_作業内容_
A: PHSアンテナの文章によると、1フレームのパケットはどの部分で構成されていますか。すべて挙げてください。
B: PHSアンテナの文章のうち、「1フレームのパケットは「ヘッダ」「ペイロード」「トレーラ」で構成されています。」から「れたパケットは破棄されます。」までをすべて、一字も変えずに返してください。

_本文抜粋_

アンテナ for PHS

通信速度低下の要因

デジタルの時代でも電波はアナログです。

デジタルデータは対ノイズ性に優れていますが、ひとたび変調されて搬送波に乗った時から、アナログの要素が強くなります。 受信後、復調されて、デジタルの特性を取り戻しますが、それまではアナログです。 アナログ区間で壊れたパケットは、復調してもエラーとなり破棄されます。 強電界では全く問題ありませんが、弱電界ではエラーレートの上昇を避けることは出来ません。


電波の減衰

電波の強さは、電界強度(単位:μV/m)で表します。空間に置かれた1mの導体に1μV(=1/1000000V)の電圧を励起する電界強度が1μV/mです。 電界強度は、距離の2乗分の1に比例します。距離が5倍になると、電界強度は25分の1に低下します。 仮に基地局から100mの距離で1000μV/mあったとします。それが500mまで離れると40μV/mまで低下します。 基地局から離れるに従い、電波はものすごい勢いで弱くなっていくのです。 これは、障害物のない環境での値です。通常は地形や建物により、さらに減衰します。市街地では3乗分の1から4乗分の1に低下すると言われています。


パケットの仕組み

1フレームのパケットは「ヘッダ」「ペイロード」「トレーラ」で構成されています。

   パケットの構成図(大雑把)
パケット構成図

トレーラの中に、FCS(フレーム・チェック・シーケンス)という仕掛けがあります。 FCSがデータの誤りを検出すると、送信元に再送を要求し、エラーが検出されたパケットは破棄されます。


相互作用の結果

電界強度が低下すると、信号に対するノイズの割合が相対的に増加します。 ノイズが大きくなると、エラーが増え、再送が多くなり、 結果として、通信速度の低下を招きます。


通話もデジタルデータです

音声通話も、数値に置き換えられたデジタルデータを送受信しています。 音楽CDに楽曲ではなく、数値が記録されているのに似ています。 電界強度が低下すると、数値の配列が壊れてしまいます。 これでは、WILLCOMが誇る最高品質のコーデックを享受出来なくなってしまいます。 聞くところによると、もし、ハーフレートに劣化させたとしても、携帯電話を上回る品質だそうです。 これが壊れてしまうのは、非常にもったいないことではありませんか。


改善対策

ノイズレベルを下げればよいのです。 しかし、自然界の、あるいは人工的なノイズを低減するのは、並大抵のことではありません。 そこで、相対的にノイズを低減出来ればよいのですから、「信号のレベルを上げましょう!」ということになります。 電界強度を高めることで、信号に対するノイズレベルが下がり、エラー・再送を抑制することが可能となります。

_演習データ_
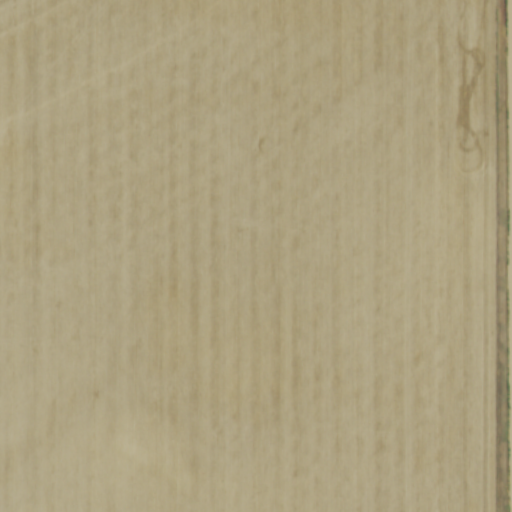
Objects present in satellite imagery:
crop: (251, 255)
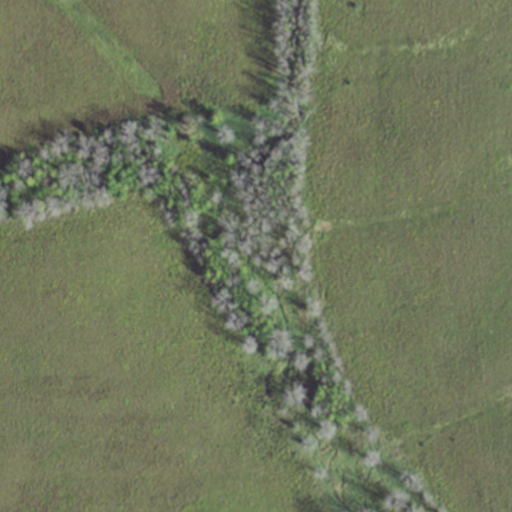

_各課題の解答_
A: ヘッダ、ペイロード、トレーラ

B:
1フレームのパケットは「ヘッダ」「ペイロード」「トレーラ」で構成されています。

   パケットの構成図(大雑把)
パケット構成図

トレーラの中に、FCS(フレーム・チェック・シーケンス)という仕掛けがあります。 FCSがデータの誤りを検出すると、送信元に再送を要求し、エラーが検出されたパケットは破棄されます。